Nova Scotia: 25 weeks for a specialty consult

Iowa: 1 week for a specialty consult

[http://www.cbc.ca/health/story/2007/10/15/waittimes-
fraser.h...](http://www.cbc.ca/health/story/2007/10/15/waittimes-fraser.html)

------
bilbo0s
We should be careful how we structure this.

Consider...Tens of Thousands of out of work financial types along with their
lawyers. They start opening law offices and "financial services firms" because
entrepreneurs can now operate tax free. Only now we are going back down this
road of 'faux wealth creation' that got us here.

Now consider Tens of Thousands of out of work real estate agents who start
creating 'startups' that hawk foreclosed homes.

Or Tens of Thousands of out of work mortgage brokers who start their own
businesses slinging mortgages for those foreclosed homes.

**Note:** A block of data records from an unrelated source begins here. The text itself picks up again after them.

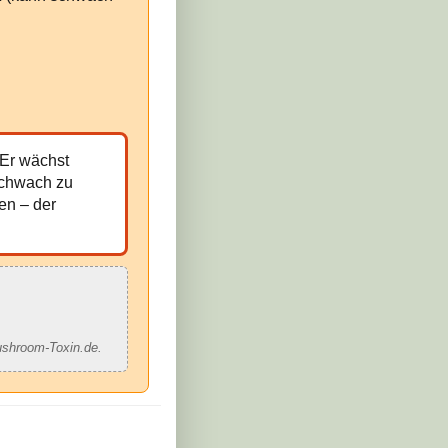
 Er wächst
schwach zu
en – der
ushroom-Toxin.de.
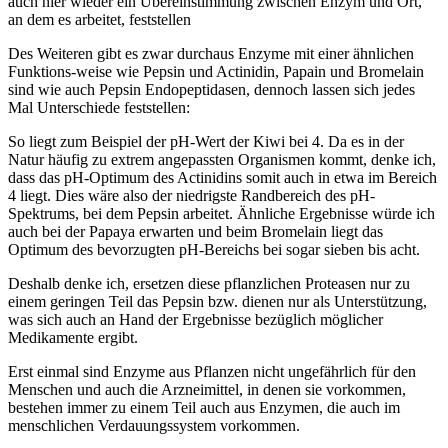
auch hier wieder ein Übereinstimmung zwischen Enzym und Ort,
an dem es arbeitet, feststellen
Des Weiteren gibt es zwar durchaus Enzyme mit einer ähnlichen
Funktions-weise wie Pepsin und Actinidin, Papain und Bromelain
sind wie auch Pepsin Endopeptidasen, dennoch lassen sich jedes
Mal Unterschiede feststellen:
So liegt zum Beispiel der pH-Wert der Kiwi bei 4. Da es in der
Natur häufig zu extrem angepassten Organismen kommt, denke ich,
dass das pH-Optimum des Actinidins somit auch in etwa im Bereich
4 liegt. Dies wäre also der niedrigste Randbereich des pH-
Spektrums, bei dem Pepsin arbeitet. Ähnliche Ergebnisse würde ich
auch bei der Papaya erwarten und beim Bromelain liegt das
Optimum des bevorzugten pH-Bereichs bei sogar sieben bis acht.
Deshalb denke ich, ersetzen diese pflanzlichen Proteasen nur zu
einem geringen Teil das Pepsin bzw. dienen nur als Unterstützung,
was sich auch an Hand der Ergebnisse bezüglich möglicher
Medikamente ergibt.
Erst einmal sind Enzyme aus Pflanzen nicht ungefährlich für den
Menschen und auch die Arzneimittel, in denen sie vorkommen,
bestehen immer zu einem Teil auch aus Enzymen, die auch im
menschlichen Verdauungssystem vorkommen.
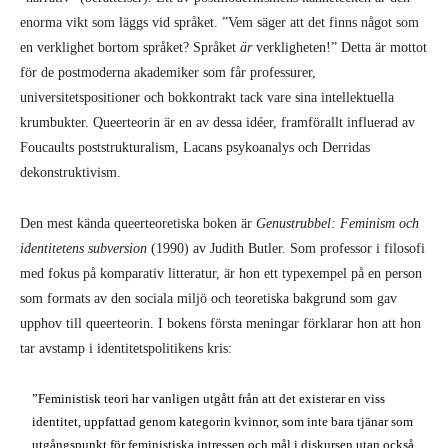
enorma vikt som läggs vid språket. ”Vem säger att det finns något som
en verklighet bortom språket? Språket
är
verkligheten!” Detta är mottot
för de postmoderna akademiker som får professurer,
universitetspositioner och bokkontrakt tack vare sina intellektuella
krumbukter. Queerteorin är en av dessa idéer, framförallt influerad av
Foucaults poststrukturalism, Lacans psykoanalys och Derridas
dekonstruktivism.
Den mest kända queerteoretiska boken är
Genustrubbel: Feminism och
identitetens subversion
(1990) av Judith Butler. Som professor i filosofi
med fokus på komparativ litteratur, är hon ett typexempel på en person
som formats av den sociala miljö och teoretiska bakgrund som gav
upphov till queerteorin. I bokens första meningar förklarar hon att hon
tar avstamp i identitetspolitikens kris:
”Feministisk teori har vanligen utgått från att det existerar en viss
identitet, uppfattad genom kategorin kvinnor, som inte bara tjänar som
utgångspunkt för feministiska intressen och mål i diskursen utan också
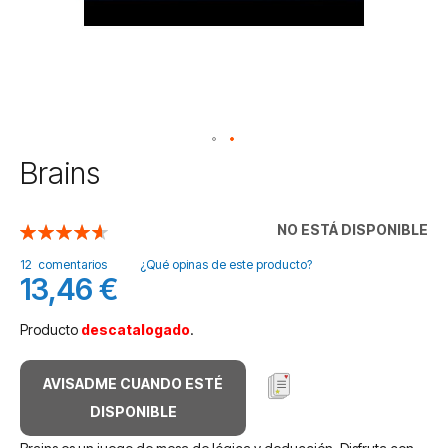
Saltar
Brains
al
comienzo
de
NO ESTÁ DISPONIBLE
Valoración:
la
93
100
% of
galería
12
comentarios
¿Qué opinas de este producto?
13,46 €
de
imágenes
Producto
descatalogado
.
AVISADME CUANDO ESTÉ
DISPONIBLE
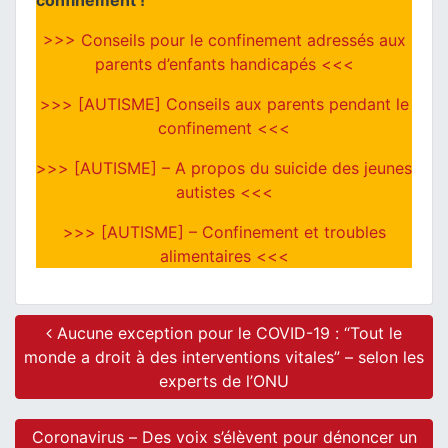
confinement !
>>> Conseils pour le confinement adressés aux
parents d’enfants handicapés <<<
>>> [AUTISME] Conseils aux parents pendant le
confinement <<<
>>> [AUTISME] – A propos du suicide des jeunes
autistes <<<
>>> [AUTISME] – Confinement et troubles
alimentaires <<<
Post navigation
Aucune exception pour le COVID-19 : “Tout le
monde a droit à des interventions vitales” – selon les
experts de l’ONU
Coronavirus – Des voix s’élèvent pour dénoncer un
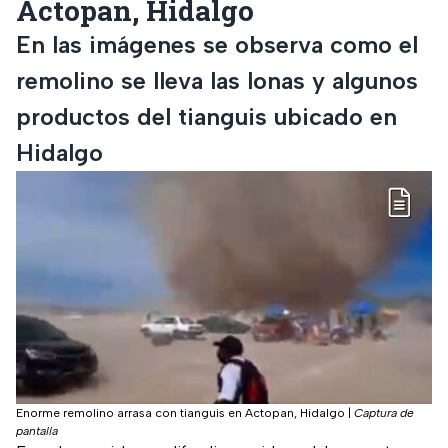
Actopan, Hidalgo
En las imágenes se observa como el
remolino se lleva las lonas y algunos
productos del tianguis ubicado en
Hidalgo
Enorme remolino arrasa con tianguis en Actopan, Hidalgo
|
Captura de
pantalla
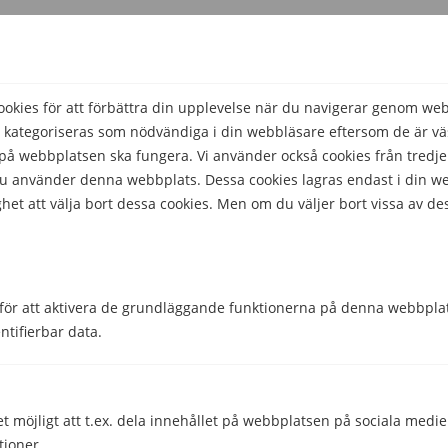
kies för att förbättra din upplevelse när du navigerar genom we
 kategoriseras som nödvändiga i din webbläsare eftersom de är väs
å webbplatsen ska fungera. Vi använder också cookies från tredje
 du använder denna webbplats. Dessa cookies lagras endast i din w
het att välja bort dessa cookies. Men om du väljer bort vissa av de
Hjälpte den här informationen dig?
Ja
Nej
för att aktivera de grundläggande funktionerna på denna webbplat
ntifierbar data.
Comparico AB
Skeppargatan 32
114 52 Stockholm
et möjligt att t.ex. dela innehållet på webbplatsen på sociala medi
Org nr: 556851-2321
tioner.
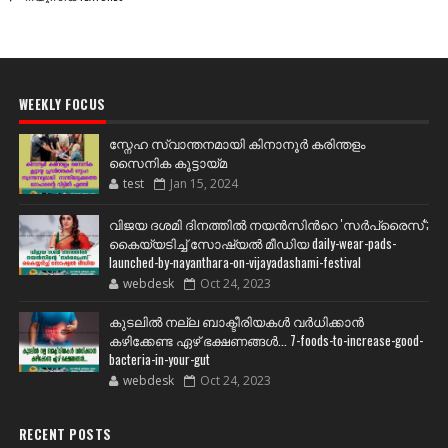
WEEKLY FOCUS
സ്നേഹ സ്വാന്തനമായി കിനാനൂർ കരിന്തളം
സൈനിക കൂട്ടായ്മ
test
Jan 15, 2024
വിജയ ദശമി ദിനത്തില്‍ നയന്‍സിന്‍റെ 'സര്‍പ്രൈസ്';
കൈയ്യടിച്ച് സോഷ്യല്‍ മീഡിയ daily-wear-pads-
launched-by-nayanthara-on-vijayadashami-festival
webdesk
Oct 24, 2023
കുടലിൽ നല്ല ബാക്ടീരിയകൾ വര്‍ധിക്കാന്‍
കഴിക്കേണ്ട ഏഴ് ഭക്ഷണങ്ങള്‍... 7-foods-to-increase-good-
bacteria-in-your-gut
webdesk
Oct 24, 2023
RECENT POSTS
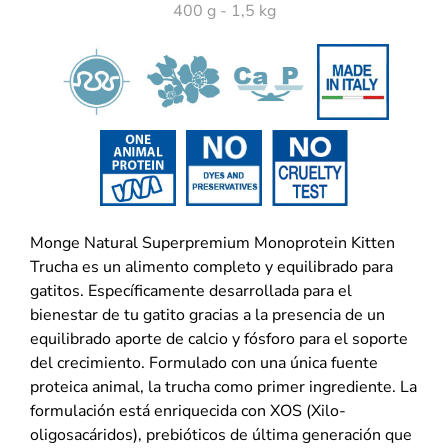
400 g - 1,5 kg
Monge Natural Superpremium Monoprotein Kitten
Trucha es un alimento completo y equilibrado para
gatitos. Específicamente desarrollada para el
bienestar de tu gatito gracias a la presencia de un
equilibrado aporte de calcio y fósforo para el soporte
del crecimiento. Formulado con una única fuente
proteica animal, la trucha como primer ingrediente. La
formulación está enriquecida con XOS (Xilo-
oligosacáridos), prebióticos de última generación que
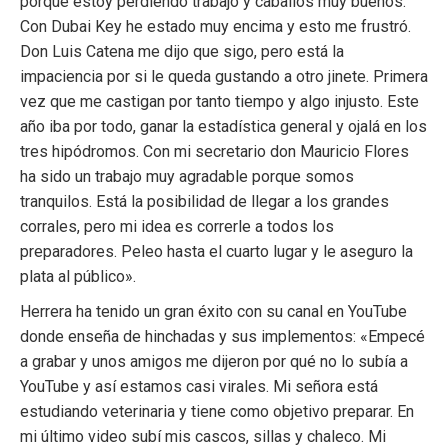
porque estoy perdiendo trabajo y caballos muy buenos.
Con Dubai Key he estado muy encima y esto me frustró.
Don Luis Catena me dijo que sigo, pero está la
impaciencia por si le queda gustando a otro jinete. Primera
vez que me castigan por tanto tiempo y algo injusto. Este
año iba por todo, ganar la estadística general y ojalá en los
tres hipódromos. Con mi secretario don Mauricio Flores
ha sido un trabajo muy agradable porque somos
tranquilos. Está la posibilidad de llegar a los grandes
corrales, pero mi idea es correrle a todos los
preparadores. Peleo hasta el cuarto lugar y le aseguro la
plata al público».
Herrera ha tenido un gran éxito con su canal en YouTube
donde enseña de hinchadas y sus implementos: «Empecé
a grabar y unos amigos me dijeron por qué no lo subía a
YouTube y así estamos casi virales. Mi señora está
estudiando veterinaria y tiene como objetivo preparar. En
mi último video subí mis cascos, sillas y chaleco. Mi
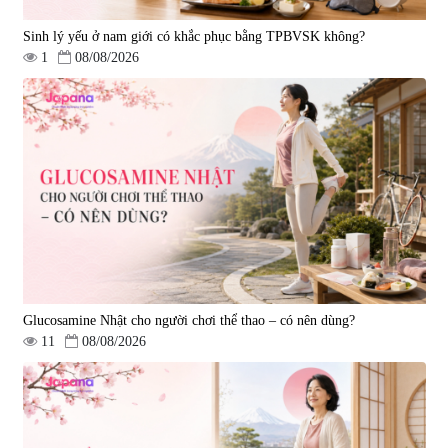
Sinh lý yếu ở nam giới có khắc phục bằng TPBVSK không?
1
08/08/2026
Viên uống hỗ trợ tim mạch AFC
Viên uống tăng cường miễn dịch
Rich Coenzyme Q10 - 120 viên
Ribeto Shoji Fukujyusen 180
viên
|
2.546
|
32.160
2.890.000 đ
9.850.000 đ
Glucosamine Nhật cho người chơi thể thao – có nên dùng?
11
08/08/2026
Viên uống hỗ trợ tăng cường
Viên uống hỗ trợ điều trị ung thư
sinh lý nam Fujina Monster Shot
Fucoidan Okinawa Kanehide Bio
150 viên
EX 323mg - 150 viên
|
12.480
|
790.621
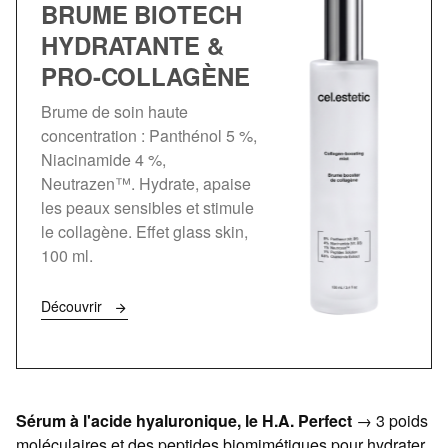
BRUME BIOTECH
HYDRATANTE &
PRO-COLLAGÈNE
Brume de soin haute
concentration : Panthénol 5 %,
Niacinamide 4 %,
Neutrazen™. Hydrate, apaise
les peaux sensibles et stimule
le collagène. Effet glass skin,
100 ml.
Découvrir
Sérum à l'acide hyaluronique, le H.A. Perfect
→ 3 poids
moléculaires et des peptides biomimétiques pour hydrater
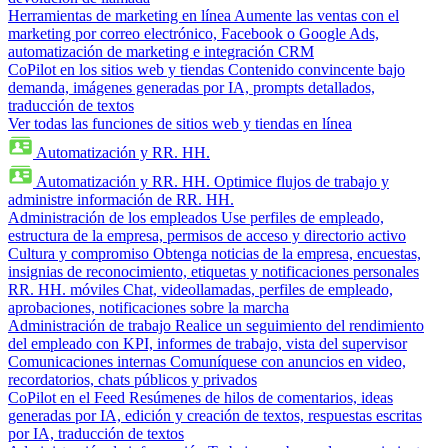
Herramientas de marketing en línea
Aumente las ventas con el
marketing por correo electrónico, Facebook o Google Ads,
automatización de marketing e integración CRM
CoPilot en los sitios web y tiendas
Contenido convincente bajo
demanda, imágenes generadas por IA, prompts detallados,
traducción de textos
Ver todas las funciones de sitios web y tiendas en línea
Automatización y RR. HH.
Automatización y RR. HH.
Optimice flujos de trabajo y
administre información de RR. HH.
Administración de los empleados
Use perfiles de empleado,
estructura de la empresa, permisos de acceso y directorio activo
Cultura y compromiso
Obtenga noticias de la empresa, encuestas,
insignias de reconocimiento, etiquetas y notificaciones personales
RR. HH. móviles
Chat, videollamadas, perfiles de empleado,
aprobaciones, notificaciones sobre la marcha
Administración de trabajo
Realice un seguimiento del rendimiento
del empleado con KPI, informes de trabajo, vista del supervisor
Comunicaciones internas
Comuníquese con anuncios en video,
recordatorios, chats públicos y privados
CoPilot en el Feed
Resúmenes de hilos de comentarios, ideas
generadas por IA, edición y creación de textos, respuestas escritas
por IA, traducción de textos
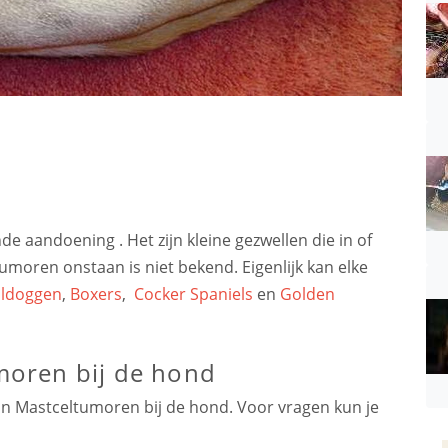
e aandoening . Het zijn kleine gezwellen die in of
moren onstaan is niet bekend. Eigenlijk kan elke
lldoggen
,
Boxers
,
Cocker Spaniels
en
Golden
oren bij de hond
an Mastceltumoren bij de hond. Voor vragen kun je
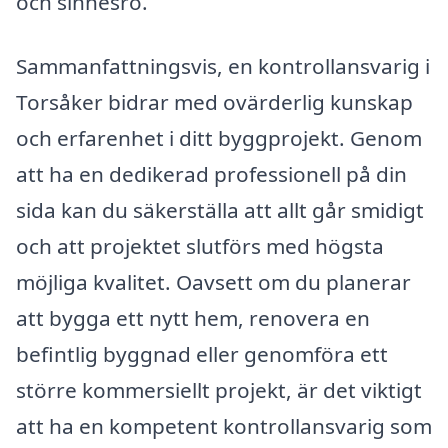
och sinnesro.
Sammanfattningsvis, en kontrollansvarig i
Torsåker bidrar med ovärderlig kunskap
och erfarenhet i ditt byggprojekt. Genom
att ha en dedikerad professionell på din
sida kan du säkerställa att allt går smidigt
och att projektet slutförs med högsta
möjliga kvalitet. Oavsett om du planerar
att bygga ett nytt hem, renovera en
befintlig byggnad eller genomföra ett
större kommersiellt projekt, är det viktigt
att ha en kompetent kontrollansvarig som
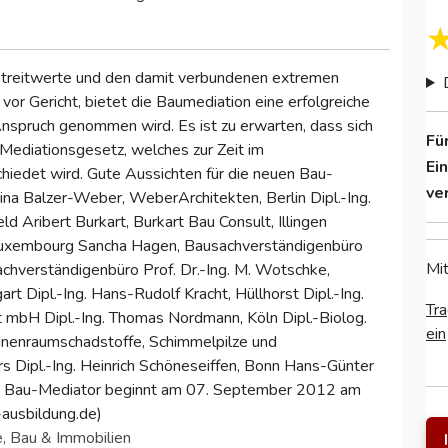
 Streitwerte und den damit verbundenen extremen
r Gericht, bietet die Baumediation eine erfolgreiche
 Anspruch genommen wird. Es ist zu erwarten, dass sich
Fü
 Mediationsgesetz, welches zur Zeit im
Ei
chiedet wird. Gute Aussichten für die neuen Bau-
ve
ina Balzer-Weber, WeberArchitekten, Berlin Dipl.-Ing.
 Aribert Burkart, Burkart Bau Consult, Illingen
 Luxembourg Sancha Hagen, Bausachverständigenbüro
Mit
chverständigenbüro Prof. Dr.-Ing. M. Wotschke,
art Dipl.-Ing. Hans-Rudolf Kracht, Hüllhorst Dipl.-Ing.
Tra
 mbH Dipl.-Ing. Thomas Nordmann, Köln Dipl.-Biolog.
ein
Innenraumschadstoffe, Schimmelpilze und
s Dipl.-Ing. Heinrich Schöneseiffen, Bonn Hans-Günter
um Bau-Mediator beginnt am 07. September 2012 am
ausbildung.de)
e, Bau & Immobilien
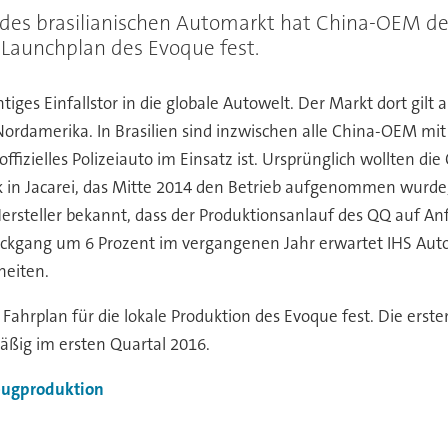
 des brasilianischen Automarkt hat China-OEM d
Launchplan des Evoque fest.
tiges Einfallstor in die globale Autowelt. Der Markt dort gilt a
Nordamerika. In Brasilien sind inzwischen alle China-OEM mit
ffizielles Polizeiauto im Einsatz ist. Ursprünglich wollten d
in Jacarei, das Mitte 2014 den Betrieb aufgenommen wurde,
 Hersteller bekannt, dass der Produktionsanlauf des QQ auf An
rückgang um 6 Prozent im vergangenen Jahr erwartet IHS Au
heiten.
Fahrplan für die lokale Produktion des Evoque fest. Die ers
mäßig im ersten Quartal 2016.
eugproduktion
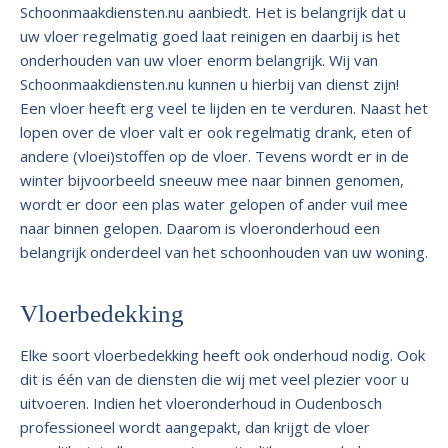
Schoonmaakdiensten.nu aanbiedt. Het is belangrijk dat u
uw vloer regelmatig goed laat reinigen en daarbij is het
onderhouden van uw vloer enorm belangrijk. Wij van
Schoonmaakdiensten.nu kunnen u hierbij van dienst zijn!
Een vloer heeft erg veel te lijden en te verduren. Naast het
lopen over de vloer valt er ook regelmatig drank, eten of
andere (vloei)stoffen op de vloer. Tevens wordt er in de
winter bijvoorbeeld sneeuw mee naar binnen genomen,
wordt er door een plas water gelopen of ander vuil mee
naar binnen gelopen. Daarom is vloeronderhoud een
belangrijk onderdeel van het schoonhouden van uw woning.
Vloerbedekking
Elke soort vloerbedekking heeft ook onderhoud nodig. Ook
dit is één van de diensten die wij met veel plezier voor u
uitvoeren. Indien het vloeronderhoud in Oudenbosch
professioneel wordt aangepakt, dan krijgt de vloer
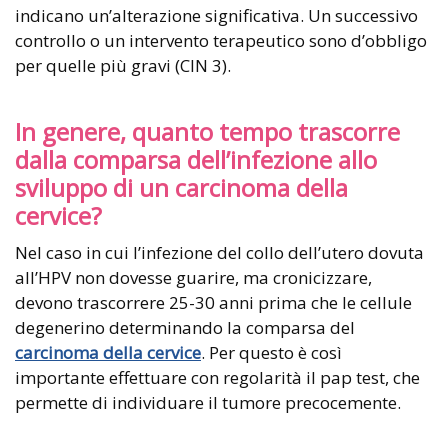
indicano un’alterazione significativa. Un successivo
controllo o un intervento terapeutico sono d’obbligo
per quelle più gravi (CIN 3).
In genere, quanto tempo trascorre
dalla comparsa dell’infezione allo
sviluppo di un carcinoma della
cervice?
Nel caso in cui l’infezione del collo dell’utero dovuta
all’HPV non dovesse guarire, ma cronicizzare,
devono trascorrere 25-30 anni prima che le cellule
degenerino determinando la comparsa del
carcinoma della cervice
. Per questo è così
importante effettuare con regolarità il pap test, che
permette di individuare il tumore precocemente.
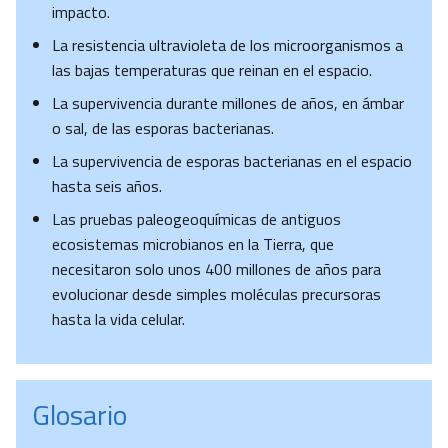
impacto.
La resistencia ultravioleta de los microorganismos a
las bajas temperaturas que reinan en el espacio.
La supervivencia durante millones de años, en ámbar
o sal, de las esporas bacterianas.
La supervivencia de esporas bacterianas en el espacio
hasta seis años.
Las pruebas paleogeoquímicas de antiguos
ecosistemas microbianos en la Tierra, que
necesitaron solo unos 400 millones de años para
evolucionar desde simples moléculas precursoras
hasta la vida celular.
Glosario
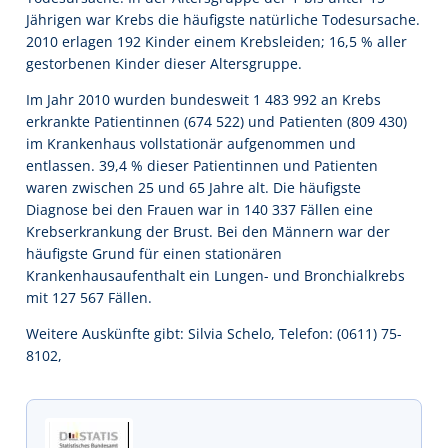
Jährigen war Krebs die häufigste natürliche Todesursache.
2010 erlagen 192 Kinder einem Krebsleiden; 16,5 % aller
gestorbenen Kinder dieser Altersgruppe.
Im Jahr 2010 wurden bundesweit 1 483 992 an Krebs
erkrankte Patientinnen (674 522) und Patienten (809 430)
im Krankenhaus vollstationär aufgenommen und
entlassen. 39,4 % dieser Patientinnen und Patienten
waren zwischen 25 und 65 Jahre alt. Die häufigste
Diagnose bei den Frauen war in 140 337 Fällen eine
Krebserkrankung der Brust. Bei den Männern war der
häufigste Grund für einen stationären
Krankenhausaufenthalt ein Lungen- und Bronchialkrebs
mit 127 567 Fällen.
Weitere Auskünfte gibt: Silvia Schelo, Telefon: (0611) 75-
8102,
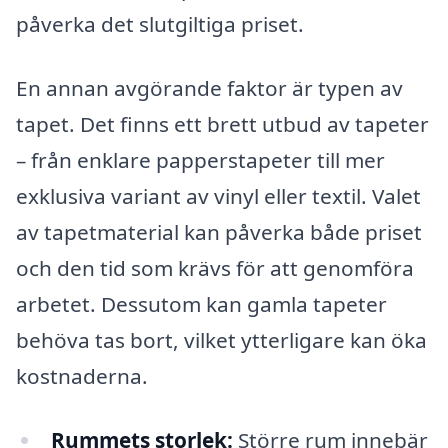
påverka det slutgiltiga priset.
En annan avgörande faktor är typen av
tapet. Det finns ett brett utbud av tapeter
– från enklare papperstapeter till mer
exklusiva variant av vinyl eller textil. Valet
av tapetmaterial kan påverka både priset
och den tid som krävs för att genomföra
arbetet. Dessutom kan gamla tapeter
behöva tas bort, vilket ytterligare kan öka
kostnaderna.
Rummets storlek:
Större rum innebär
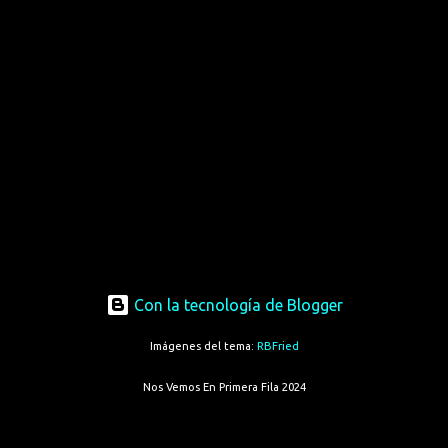
Con la tecnología de Blogger
Imágenes del tema:
RBFried
Nos Vemos En Primera Fila 2024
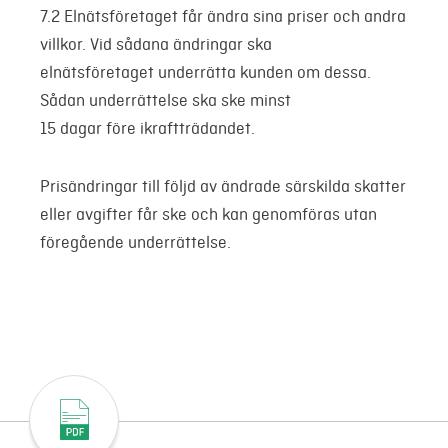
7.2 Elnätsföretaget får ändra sina priser och andra
villkor. Vid sådana ändringar ska
elnätsföretaget underrätta kunden om dessa.
Sådan underrättelse ska ske minst
15 dagar före ikraftträdandet.
Prisändringar till följd av ändrade särskilda skatter
eller avgifter får ske och kan genomföras utan
föregående underrättelse.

Are you starting to see the concern I have?

Will these firms be considered 'startups', or part of that section of the
economy that creates wealth?

How should we treat the service economy in general? Are services 'wealth'?
What are they backed by?

These are very important questions. We should think through this stuff
thoroughly prior to enacting policy. Questionable policy is what got us here
in the first place.

BTW - I love this idea if it can be somehow restricted to people who start a
company producing things that other people will pay money for. As opposed to
services. This is the definition of wealth creation.

EDIT : I see payne92 has hit on a similar concern.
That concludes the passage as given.